Intervention de Nicole Belloubet

Séance en hémicycle du vendredi 23 novembre 2018 à 9h30
Programmation 2018-2022 et réforme de la justice — Article 27

Nicole Belloubet, garde des sceaux, ministre de la justice :

L'objet général du projet de loi, s'agissant de la procédure pénale, est à la fois la simplification et l'efficacité de la phase d'enquête, assorties toutes les deux de fortes garanties. C'est ce qui motive mon avis défavorable à l'amendement de suppression.

Je rappelle que la mesure proposée est souhaitée par les praticiens : on l'a bien vu au moment des chantiers de la justice. Trois raisons importantes l'expliquent.

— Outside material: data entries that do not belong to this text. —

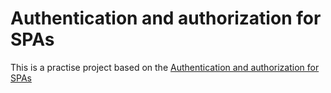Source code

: # Authentication and authorization for SPAs

This is a practise project based on the [Authentication and authorization for SPAs](https://docs.microsoft.com/en-us/aspnet/core/security/authentication/identity-api-authorization?view=aspnetcore-5.0)
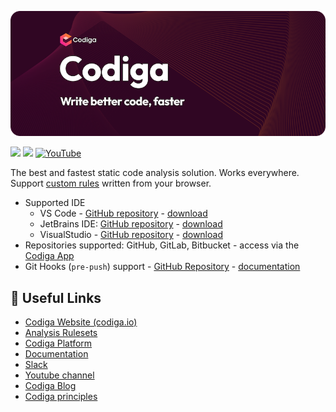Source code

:[![Codiga - Write better code, faster.](https://github.com/codiga/.github/blob/main/assets/banner_hero.png?raw=true)](https://www.codiga.io)

<a href="https://twitter.com/getcodiga"><img src="https://img.shields.io/badge/Twitter-@getcodiga-blue?logo=twitter&logoColor=blue&color=blue"/></a>
<a href="https://www.linkedin.com/company/codigahq/"><img src="https://img.shields.io/badge/LinkedIn-@CodigaHQ-lightgray.svg" /></a>
[![YouTube](https://img.shields.io/badge/YouTube-@codiga-red.svg)](https://www.youtube.com/channel/UCbJIY9DBVajfTcRmhWgErqg)
<br/>

The best and fastest static code analysis solution. Works everywhere. Support [custom rules](https://doc.codiga.io/docs/rosie/rosie-write-rule/) written from your browser.

 - Supported IDE
    - VS Code - [GitHub repository](https://github.com/codiga/vscode-plugin) - [download](https://github.com/codiga/vscode-plugin)
    - JetBrains IDE: [GitHub repository](https://github.com/codiga/jetbrains-plugin) - [download](https://plugins.jetbrains.com/plugin/17969-codiga/)
    - VisualStudio - [GitHub repository](https://github.com/codiga/visualstudio-extension) - [download](https://marketplace.visualstudio.com/items?itemName=codiga.vsextension)
 - Repositories supported: GitHub, GitLab, Bitbucket - access via the [Codiga App](https://app.codiga.io)
 - Git Hooks (`pre-push`) support - [GitHub Repository](https://github.com/codiga/codiga-cli) - [documentation](https://doc.codiga.io/docs/code-analysis/integration/git-hooks/)


## 🔗 Useful Links

- [Codiga Website (codiga.io)](https://www.codiga.io)
- [Analysis Rulesets](https://app.codiga.io/hub/rulesets)
- [Codiga Platform](https://app.codiga.io)
- [Documentation](https://doc.codiga.io)
- [Slack](https://join.slack.com/t/codigahq/shared_invite/zt-9hvmfwie-9BUVFwZDwvpIGlkHv2mzYQ)
- [Youtube channel](https://www.youtube.com/channel/UCbJIY9DBVajfTcRmhWgErqg)
- [Codiga Blog](https://codiga.io/blog)
- [Codiga principles](https://www.codiga.io/blog/codiga-principles-values/)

Premièrement, comme l'a dit M. le rapporteur, rien ne justifie de réserver les interceptions téléphoniques aux seuls faits de délinquance ou de criminalité organisées pour lesquels elles sont actuellement autorisées au cours de l'enquête, alors que, pendant l'instruction, elles sont plus largement possibles pour toute infraction punie d'au moins deux ans d'emprisonnement. Il y a là une distinction que l'on ne comprend pas bien, d'autant que la différence de champ d'application entre l'enquête et l'instruction est propre aux écoutes : elle n'existe pas pour les autres techniques spéciales d'enquête ni pour la géolocalisation. Il s'agit donc de procéder à une harmonisation.

Deuxièmement, comme l'a également rappelé M. le rapporteur, des garanties sont prévues. Elles sont équivalentes lors de l'enquête et lors de l'instruction : dans les deux cas, c'est un magistrat du siège qui intervient – juge d'instruction ou JLD. En réalité, la seule différence justifiée, que nous préservons dans le texte, est la durée des écoutes, plus courte lors de l'enquête que lors de l'instruction, ce qui est tout à fait compréhensible.

En ce qui concerne la géolocalisation, ce sont des différences complexes empêchant l'harmonisation des seuils que nous réduisons en créant un seuil unique à des fins de simplification.

S'agissant enfin des garanties empêchant l'atteinte aux libertés fondamentales – puisque c'est l'une des grandes préoccupations qui s'expriment, légitimement, et que nous y sommes évidemment très attentifs – le texte renforce l'obligation de motivation des autorisations d'écoute et de géolocalisation, qui devront être motivées « par référence aux éléments de fait et de droit justifiant que ces opérations sont nécessaires », ainsi que le contrôle effectué par le juge des libertés et de la détention, qui pourra désormais ordonner la destruction des procès-verbaux s'il estime les interceptions illégales. En outre, le texte encadre davantage la durée de la géolocalisation, en ramenant de quinze à huit jours le délai pendant lequel la géolocalisation peut être mise en oeuvre sur autorisation du seul parquet et en fixant la durée maximale de son utilisation à un an, comme pour les écoutes, ou à deux ans en matière de criminalité organisée.